Pelaku D ditangkap, saat sedang duduk santai di sebuah warung pinggir jalan tempat pelariannya di Dusun Sei Merbau, Desa Penghidupan, Kampar Kiri Hilir, Kabupaten Kampar, Provinsi Riau.

Hal ini ungkapkan Kapolres Langkat, AKBP David Triyo Prasojo SH, SIK, melalui Kapolsek Padang Tualang, AKP Masagus ZD, STK pada, Rabu (5/2/2025).

‘Saat diinterogasi di lokasi pebangkapan, pelaku D mengakui semua perbuatannya. Ia mengaku melakukan pembunuhan karena marah dan sakit hati setelah mengetahui istrinya berselingkuh dengan korban,” ujar Masagus.

Cemburu Perselingkuhan

Dalam keterangan kronologis yang disampaikan, AKP Masagus, sebelumnya telah terjadi peristiwa tragis pada Sabtu malam, 1 Februari 2025, di Dusun VI Bukit Payung 1, Desa Kwala Besilam, Kecamatan Padang Tualang, Kabupaten Langkat.

Saa itu, korban, Sujarwo, tewas setelah dihantam botol bir oleh pelaku D. Kejadian ini bermula saat D mendapatkan kabar dari seseorang bahwa istrinya sedang berselingkuh di dalam rumahnya sendiri.

“Tersulut amarah, D lalu pulang dengan emosi memuncak. Ia mendobrak pintu belakang dapur dan langsung melihat istrinya bersama Sujarwo. Tanpa pikir panjang, D menghantam kepala korban dengan botol bir hijau, hingga menyebabkan Sujarwo tewas seketika dengan darah mengucur dari hidung, mulut, dan telinga,” terang Masagus.

Lebih lanjut, Kapolsek Padang Tualang itu menuturkan, setelah melakukan aksinya, D langsung melarikan diri. Mengetahui hal ini, Polsek Padang Tualang membentuk tim untuk melakukan penyelidikan.

Dari hasil pelacakan, Polisi menemukan jejak pelarian D yang mengarah ke Kabupaten Kampar, Riau. Setelah melakukan mapping dan identifikasi lokasi, tim bergerak cepat menuju lokasi persembunyian pelaku pada Senin, 3 Februari 2025, pukul 01.00 WIB.
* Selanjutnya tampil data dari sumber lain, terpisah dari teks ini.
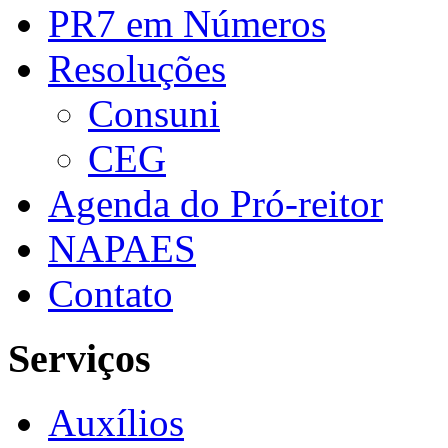
PR7 em Números
Resoluções
Consuni
CEG
Agenda do Pró-reitor
NAPAES
Contato
Serviços
Auxílios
Tanpa memberi kesempatan pelaku untuk kabur lagi, tim langsung melakukan penangkapan pada, 4 Februari 2025, sekira pukul 19.00 WIB. Saat diinterogasi di lokasi, D mengakui semua perbuatannya.

Ia mengaku melakukan pembunuhan karena marah dan sakit hati setelah mengetahui istrinya berselingkuh dengan korban.
Setelah berhasil diamankan, pelaku langsung dibawa ke Polsek Padang Tualang untuk menjalani proses hukum lebih lanjut.

Kapolsek Padang Tualang, AKP Masagus menegaskan bahwa tidak ada tempat bagi pelaku kriminal untuk bersembunyi.

“Kami bergerak cepat untuk memastikan pelaku ditangkap dan diadili sesuai hukum yang berlaku. Keberhasilan ini adalah bukti bahwa kejahatan tidak akan pernah menang atas keadilan,” tegasnya.

Kasus ini menjadi pengingat bahwa emosi yang tak terkendali dapat berujung petaka. “Kepercayaan dan komunikasi dalam rumah tangga adalah kunci untuk menghindari tragedi seperti ini,’ pungkas Masagus.